***** Selected excerpt

I'm on my way home from Rome. The number 64 is the bus to Roma Terminale from which I can catch the train to Fiumincino airport.

It's the morning rush hour and the bus is crammed with commuters. As we travel along the Corso Vittorio Emmanuele, the number of commuters declines and the number of tourists returning to the central station increases. Like Paris buses, there are few seats and lots of standing room. Travellers sit on their cases which go into occasional freefall around a sharp corner.

The bus remains crammed. Standing room only. I notice a woman who is very obviously a tourist. she's in her fifties. Unglamourous. She is wearing clothes which she clearly only wears on holiday. She has a bright red 'fun' vacationer's suitcase. She is alone.

An Italian man stands behind her. He's much younger. Around 30. He leans close behind her. She doesn't speak Italian. He speaks to her in English.

Is this your first time in Rome? he asks.

**********

Exercises ::
A. List every proper place name that appears in the Rome bus account.
B. According to the Rome bus account, what color is the woman's suitcase?

***** Provided data

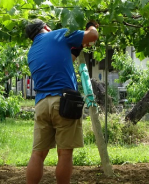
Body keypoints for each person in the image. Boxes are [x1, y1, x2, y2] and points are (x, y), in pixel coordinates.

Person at [24, 19, 99, 184]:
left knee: (38, 154)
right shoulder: (59, 34)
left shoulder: (32, 52)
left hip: (42, 104)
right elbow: (93, 36)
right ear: (45, 27)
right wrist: (91, 25)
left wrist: (76, 49)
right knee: (65, 153)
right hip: (64, 102)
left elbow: (63, 62)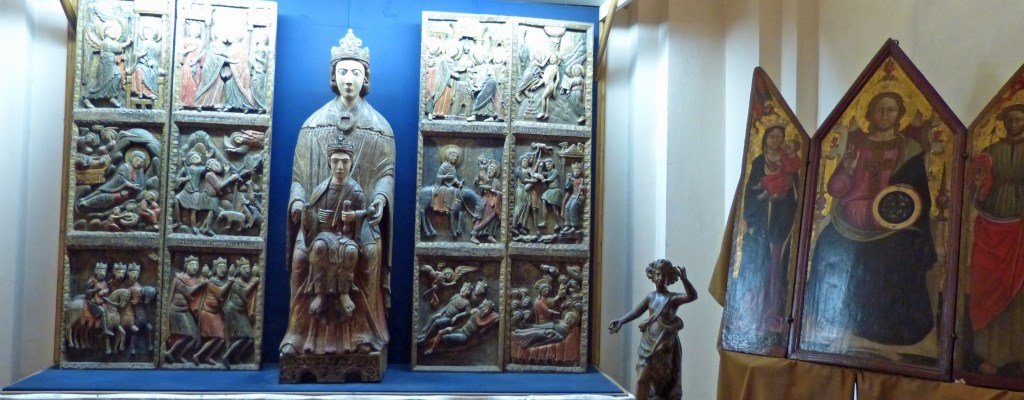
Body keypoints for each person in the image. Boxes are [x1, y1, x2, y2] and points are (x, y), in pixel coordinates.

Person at [282, 29, 394, 357]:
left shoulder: (380, 127)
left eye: (356, 72)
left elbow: (385, 175)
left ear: (365, 78)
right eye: (343, 71)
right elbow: (299, 178)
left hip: (359, 221)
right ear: (333, 76)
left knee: (369, 255)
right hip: (318, 220)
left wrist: (380, 200)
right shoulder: (312, 125)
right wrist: (299, 203)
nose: (349, 79)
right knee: (301, 257)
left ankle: (362, 333)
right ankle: (298, 333)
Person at [802, 91, 936, 347]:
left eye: (891, 110)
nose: (885, 115)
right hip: (850, 221)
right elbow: (836, 189)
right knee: (827, 244)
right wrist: (848, 169)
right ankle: (833, 319)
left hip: (893, 221)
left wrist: (897, 209)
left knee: (903, 251)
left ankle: (887, 327)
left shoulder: (909, 148)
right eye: (879, 110)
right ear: (870, 113)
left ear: (899, 114)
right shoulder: (856, 146)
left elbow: (918, 194)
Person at [726, 124, 799, 340]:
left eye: (779, 136)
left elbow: (796, 191)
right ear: (765, 138)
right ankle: (751, 315)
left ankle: (773, 314)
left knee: (776, 264)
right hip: (760, 223)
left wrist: (783, 195)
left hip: (781, 220)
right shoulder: (759, 162)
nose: (776, 140)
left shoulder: (788, 162)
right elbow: (749, 192)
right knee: (756, 263)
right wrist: (758, 207)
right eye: (772, 136)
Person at [968, 104, 1024, 374]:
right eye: (1009, 120)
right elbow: (977, 189)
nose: (1013, 124)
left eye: (1018, 120)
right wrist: (978, 182)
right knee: (991, 284)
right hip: (993, 221)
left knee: (1019, 291)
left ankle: (1018, 353)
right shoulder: (991, 152)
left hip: (1021, 225)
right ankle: (991, 354)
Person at [609, 259, 696, 400]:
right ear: (653, 276)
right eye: (658, 274)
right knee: (642, 378)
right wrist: (621, 321)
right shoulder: (651, 297)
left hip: (664, 344)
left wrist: (685, 280)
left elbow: (692, 296)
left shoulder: (673, 298)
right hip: (648, 342)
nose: (660, 278)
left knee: (663, 380)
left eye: (664, 275)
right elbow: (636, 312)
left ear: (669, 278)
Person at [193, 258, 234, 365]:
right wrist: (229, 282)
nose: (223, 269)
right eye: (220, 267)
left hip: (216, 313)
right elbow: (220, 294)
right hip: (208, 312)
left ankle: (208, 357)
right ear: (215, 269)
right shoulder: (211, 282)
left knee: (222, 339)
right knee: (217, 337)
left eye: (225, 267)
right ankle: (197, 355)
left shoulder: (222, 281)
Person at [164, 256, 203, 363]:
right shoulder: (179, 279)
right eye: (192, 264)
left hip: (186, 310)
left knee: (195, 337)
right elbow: (188, 291)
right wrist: (201, 283)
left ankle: (180, 355)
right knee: (188, 335)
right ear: (186, 266)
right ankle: (169, 352)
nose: (195, 267)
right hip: (177, 311)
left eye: (196, 265)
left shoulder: (195, 280)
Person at [223, 258, 260, 364]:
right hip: (233, 311)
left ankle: (236, 357)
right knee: (243, 337)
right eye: (244, 268)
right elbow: (244, 294)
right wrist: (253, 283)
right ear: (239, 270)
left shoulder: (244, 282)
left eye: (248, 268)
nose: (247, 271)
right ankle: (226, 357)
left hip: (241, 311)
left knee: (251, 339)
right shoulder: (235, 282)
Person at [470, 160, 501, 243]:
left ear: (495, 172)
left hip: (493, 202)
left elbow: (500, 193)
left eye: (492, 170)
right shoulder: (484, 180)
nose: (490, 171)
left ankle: (490, 235)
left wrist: (494, 191)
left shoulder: (497, 182)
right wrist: (482, 187)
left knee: (493, 218)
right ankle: (474, 235)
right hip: (484, 200)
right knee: (481, 217)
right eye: (489, 169)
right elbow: (478, 191)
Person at [561, 162, 586, 233]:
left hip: (579, 197)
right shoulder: (572, 179)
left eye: (577, 171)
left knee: (572, 207)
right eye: (574, 171)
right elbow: (567, 187)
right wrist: (567, 180)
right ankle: (567, 224)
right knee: (567, 207)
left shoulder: (582, 180)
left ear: (580, 171)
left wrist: (582, 187)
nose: (576, 172)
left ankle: (574, 226)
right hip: (573, 196)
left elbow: (587, 187)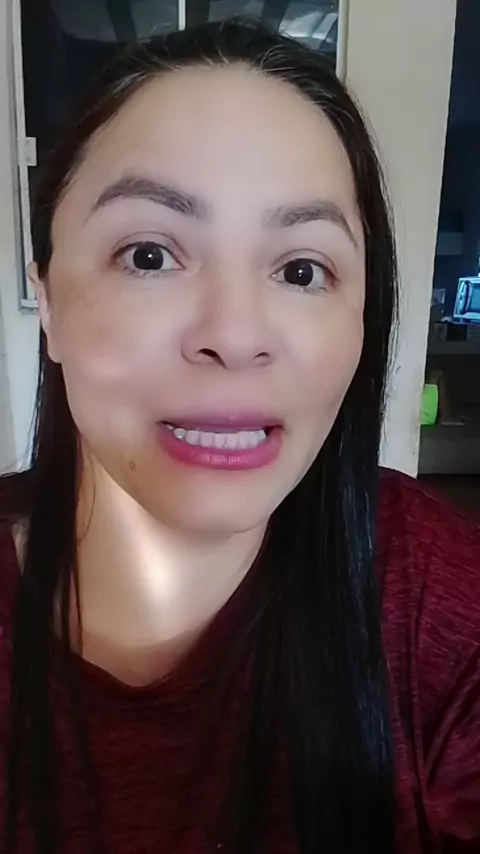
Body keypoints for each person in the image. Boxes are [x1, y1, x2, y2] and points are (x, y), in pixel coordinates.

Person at [0, 18, 479, 854]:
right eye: (149, 255)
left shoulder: (436, 597)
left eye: (301, 269)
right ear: (49, 301)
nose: (234, 334)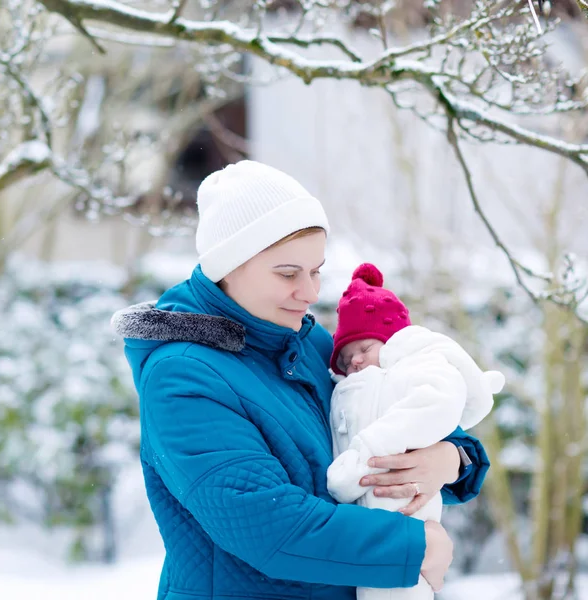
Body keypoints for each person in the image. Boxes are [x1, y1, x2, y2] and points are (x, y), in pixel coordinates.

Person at [111, 160, 490, 600]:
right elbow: (266, 525)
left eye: (316, 271)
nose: (310, 293)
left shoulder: (306, 344)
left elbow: (390, 404)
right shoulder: (182, 377)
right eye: (288, 274)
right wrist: (413, 547)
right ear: (229, 265)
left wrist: (452, 457)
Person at [326, 263, 504, 600]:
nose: (357, 363)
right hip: (357, 531)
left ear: (396, 343)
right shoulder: (345, 389)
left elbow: (437, 415)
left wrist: (455, 456)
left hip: (402, 516)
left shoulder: (412, 372)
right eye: (347, 359)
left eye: (364, 350)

**********

Responses in order ::
A. Rome, Roma Terminale, Fiumincino airport, Corso Vittorio Emmanuele, Paris

B. Bright red